__Data extract__
# # # # #
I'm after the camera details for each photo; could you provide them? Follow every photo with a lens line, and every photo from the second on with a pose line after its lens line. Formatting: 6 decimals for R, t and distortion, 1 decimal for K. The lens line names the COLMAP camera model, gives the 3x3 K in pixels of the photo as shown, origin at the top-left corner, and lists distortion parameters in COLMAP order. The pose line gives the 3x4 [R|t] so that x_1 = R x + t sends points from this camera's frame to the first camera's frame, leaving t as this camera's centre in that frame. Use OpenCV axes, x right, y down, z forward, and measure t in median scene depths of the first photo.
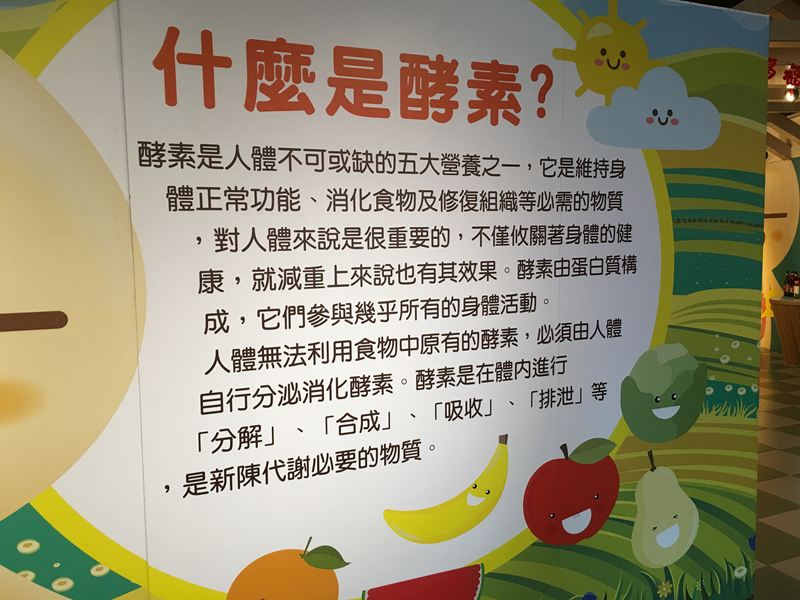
lens RADIAL K [[681.0, 0, 396.5], [0, 681.0, 294.1], [0, 0, 1]] dist [0.079565, -0.108062]
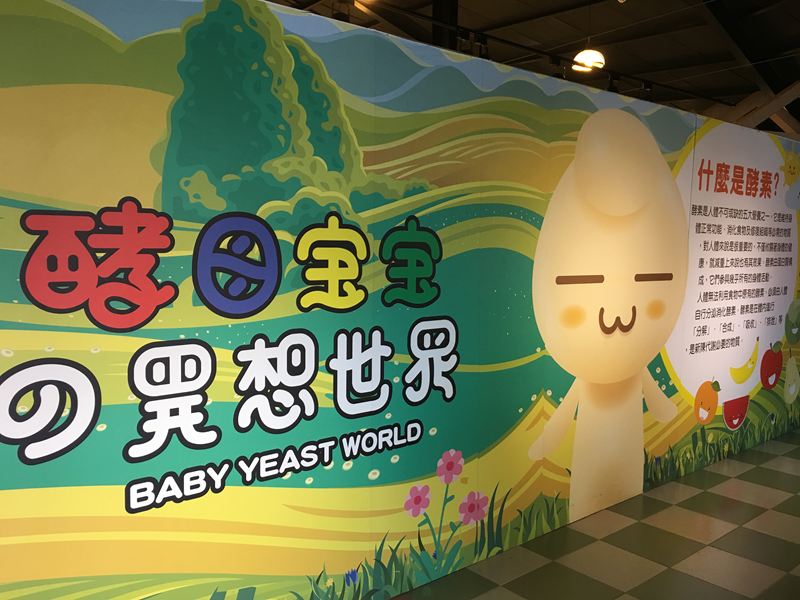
lens RADIAL K [[681.0, 0, 396.5], [0, 681.0, 294.1], [0, 0, 1]] dist [0.079565, -0.108062]
pose [[0.956185, 0.007855, 0.292659, -1.755499], [-0.003920, 0.999894, -0.014029, 0.112304], [-0.292738, 0.012267, 0.956114, -0.862603]]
# # # # #
Render all of the data above as a JSON list of strings, one string per line, with blank lines and the picture lines left out.

[
  "I'm after the camera details for each photo; could you provide them? Follow every photo with a lens line, and every photo from the second on with a pose line after its lens line. Formatting: 6 decimals for R, t and distortion, 1 decimal for K. The lens line names the COLMAP camera model, gives the 3x3 K in pixels of the photo as shown, origin at the top-left corner, and lists distortion parameters in COLMAP order. The pose line gives the 3x4 [R|t] so that x_1 = R x + t sends points from this camera's frame to the first camera's frame, leaving t as this camera's centre in that frame. Use OpenCV axes, x right, y down, z forward, and measure t in median scene depths of the first photo.",
  "lens RADIAL K [[681.0, 0, 396.5], [0, 681.0, 294.1], [0, 0, 1]] dist [0.079565, -0.108062]",
  "lens RADIAL K [[681.0, 0, 396.5], [0, 681.0, 294.1], [0, 0, 1]] dist [0.079565, -0.108062]",
  "pose [[0.956185, 0.007855, 0.292659, -1.755499], [-0.003920, 0.999894, -0.014029, 0.112304], [-0.292738, 0.012267, 0.956114, -0.862603]]"
]